● **Work instruction 1**
Transcribe the passage of the hook ordering text starting at "I know this" and ending at "implementation gets renamed.".
● **Work instruction 2**
Pick up the discussion of hook implementation ordering from its final sentence and continue it.
BEGIN Text section
Currently this is more like a proof of concept, we definitely don't want to merge as-is.
The tests confirm my suspicion:
An order operation with "extra" types has side effects beyond that one implementation being reordered.
We could probably craft something even more clear to confirm this.
The tests would become a lot more interesting if we fix the grouping by module problem in ModuleHandler.
I know this is currently planned as follow-up, but we might actually want to do this first.
Some thoughts about relative ordering
In hook_module_implements_alter(), relative ordering always means to order one module relative to another module.
With the new code, we can order specific implementations relative to other specific implementations, OR to all implementations of a module.
As mentioned earlier, ordering relative to a specific implementation easily breaks when that implementation gets renamed.
Ordering relative to all implementations of a module might have unintended effects if one of these as a "first" or "last" order applied.
In my older proposal, there was the possibility to order relative to a module's default odering position.
So, even if the implementations of that module get moved around with first, last, before or after ordering, we still only order relative to the original position.
So, let's say:
- We have modules A, B, C, D, in that order.
- We have hook implementations A1, B1, B2, B3, C1, D1.
- We have ordering info "B1 first" and "D1 before B*".
With the current proposal we get D1, B1, A1, B2, B3, C1.
If "before B*" is changed to "before the default position of B", we get B1, A1, D1, B2, B3, C1.
We can even make this work if none of the B* implementations remain in the default position.
Another way to approach this is to define an order of ordering operations.
E.g. we could apply all relative ordering (before/after) before all absolute ordering (first/last). But this only gets us so far.
The third MR extracts a new class HookCollector from HookCollectorPass which now does most of the logic and is mostly independent from the container.
END Text section
BEGIN Dataset
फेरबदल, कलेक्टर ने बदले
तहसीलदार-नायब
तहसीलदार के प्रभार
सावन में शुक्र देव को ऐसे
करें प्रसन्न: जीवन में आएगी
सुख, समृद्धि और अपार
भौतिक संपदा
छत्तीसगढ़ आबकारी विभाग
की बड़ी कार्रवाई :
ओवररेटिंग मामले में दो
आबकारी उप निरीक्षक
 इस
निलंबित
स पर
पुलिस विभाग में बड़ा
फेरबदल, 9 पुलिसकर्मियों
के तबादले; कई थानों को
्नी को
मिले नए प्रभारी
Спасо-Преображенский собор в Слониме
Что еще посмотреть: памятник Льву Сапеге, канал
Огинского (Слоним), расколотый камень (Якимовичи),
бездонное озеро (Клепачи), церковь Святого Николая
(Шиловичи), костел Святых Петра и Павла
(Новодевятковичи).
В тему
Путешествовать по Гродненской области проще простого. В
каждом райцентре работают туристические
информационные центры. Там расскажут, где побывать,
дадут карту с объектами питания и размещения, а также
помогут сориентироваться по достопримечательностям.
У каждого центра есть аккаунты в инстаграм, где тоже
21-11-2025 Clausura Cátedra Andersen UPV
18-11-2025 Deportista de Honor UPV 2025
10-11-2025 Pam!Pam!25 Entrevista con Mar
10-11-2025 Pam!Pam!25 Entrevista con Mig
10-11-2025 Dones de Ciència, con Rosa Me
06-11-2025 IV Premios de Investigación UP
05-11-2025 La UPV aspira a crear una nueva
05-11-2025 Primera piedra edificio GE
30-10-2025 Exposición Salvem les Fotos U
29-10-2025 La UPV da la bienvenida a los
END Dataset
BEGIN Dataset
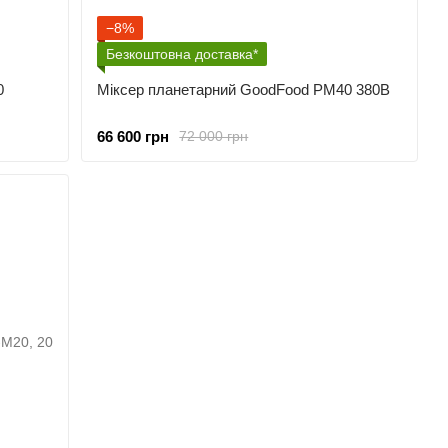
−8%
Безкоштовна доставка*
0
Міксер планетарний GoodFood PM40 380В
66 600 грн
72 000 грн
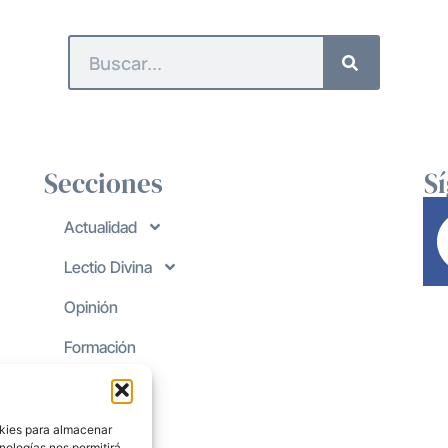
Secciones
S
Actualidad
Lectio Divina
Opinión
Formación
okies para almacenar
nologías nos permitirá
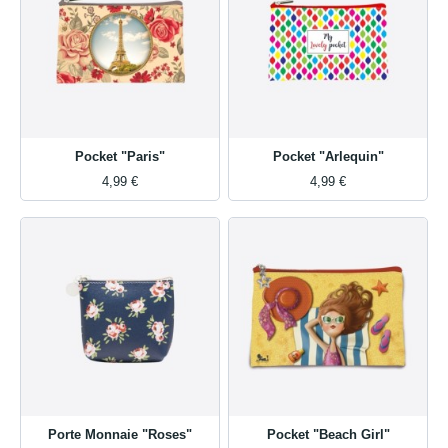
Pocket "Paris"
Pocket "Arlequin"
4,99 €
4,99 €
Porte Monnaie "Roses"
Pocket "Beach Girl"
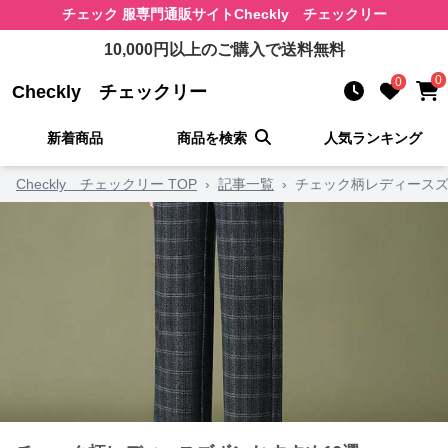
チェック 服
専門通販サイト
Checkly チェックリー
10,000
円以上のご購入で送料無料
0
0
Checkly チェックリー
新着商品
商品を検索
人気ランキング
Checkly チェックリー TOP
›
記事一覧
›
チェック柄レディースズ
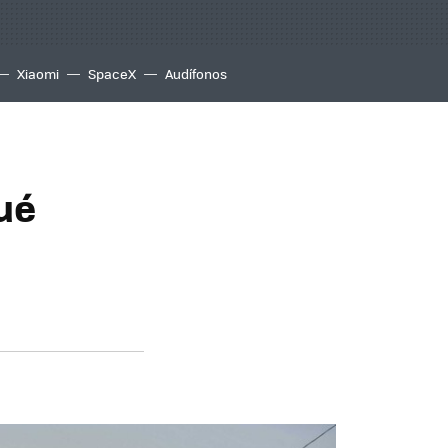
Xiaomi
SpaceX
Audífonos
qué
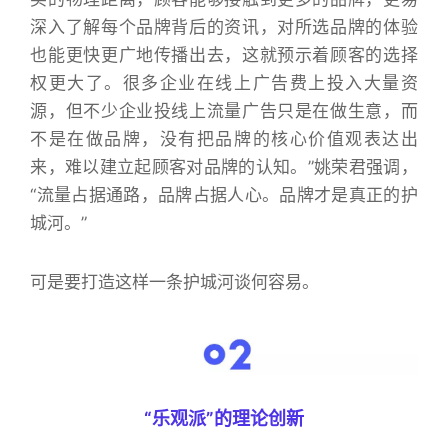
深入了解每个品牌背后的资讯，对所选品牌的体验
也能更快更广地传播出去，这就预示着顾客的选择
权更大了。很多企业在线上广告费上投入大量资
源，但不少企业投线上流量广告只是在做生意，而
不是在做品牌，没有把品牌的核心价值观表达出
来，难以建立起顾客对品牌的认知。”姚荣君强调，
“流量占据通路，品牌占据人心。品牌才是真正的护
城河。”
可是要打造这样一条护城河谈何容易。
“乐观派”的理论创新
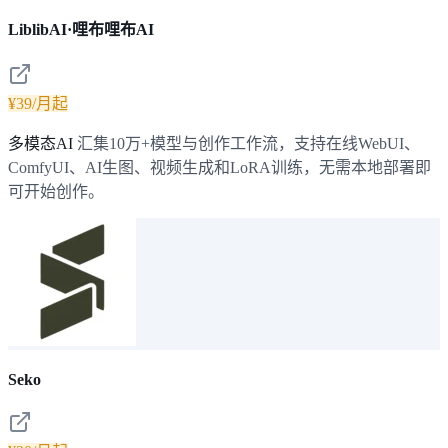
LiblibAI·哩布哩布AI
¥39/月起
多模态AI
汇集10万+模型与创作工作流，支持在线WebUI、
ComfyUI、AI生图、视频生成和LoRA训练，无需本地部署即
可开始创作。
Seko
END Dataset
● **Exercise output 1**
I know this is currently planned as follow-up, but we might actually want to do this first.
Some thoughts about relative ordering
In hook_module_implements_alter(), relative ordering always means to order one module relative to another module.
With the new code, we can order specific implementations relative to other specific implementations, OR to all implementations of a module.
As mentioned earlier, ordering relative to a specific implementation easily breaks when that implementation gets renamed.

● **Exercise output 2**
https://git.drupalcode.org/project/drupal/-/merge_requests/11415/diffs
If you want a cleaner diff, look at v2 instead:
https://git.drupalcode.org/project/drupal/-/merge_requests/11344/diffs
I would still like to do more changes:
- I think we should use $snake_case for all new local variables and non-promoted parameters. But for now I want to reduce disruption. We can do this once we agree.
- I would like to rename more variables, but again want to reduce disruption.
- More tests.
- Order and alter hook implementations at call time, especially for multi hook alter calls.
Let's keep this as follow-up, with actual measurements.
As said, I suspect the main cost is loading the file. After that, I suspect we can call "new ReflectionClass" and "$reflector->getAttributes()" repeatedly without much extra cost.
Atm I think we should drop everything that smells like additional complexity.
In this case, dropping that symfony reflection cache allows to do most of the calculations without a container.
I suspect that the main cost of reflection is loading and parsing the class file. And of course scanning the filesystem.
After that, I suspect we can call "new ReflectionClass" and "$reflector->getAttributes()" repeatedly without much extra cost.
So we should be really careful about the cost/benefit.
I tried to see what kind of caching symfony does.
I see a runtime cache (in a variable), I don't see anything persistent.
Besides, that symfony code looks quite scary to me, like it does a lot of stuff we don't need.
Maybe the benefit depends on how many times we want attributes from the same class for different purposes.
Regarding a parser instead of php:
In the past I created https://github.com/donquixote/quick-attributes-parser/-
It is definitely faster than nikic php-parser, at least it was at the time.
But I still would not recommend this for performance gains. I only did this because I wanted to support attributes in older php versions.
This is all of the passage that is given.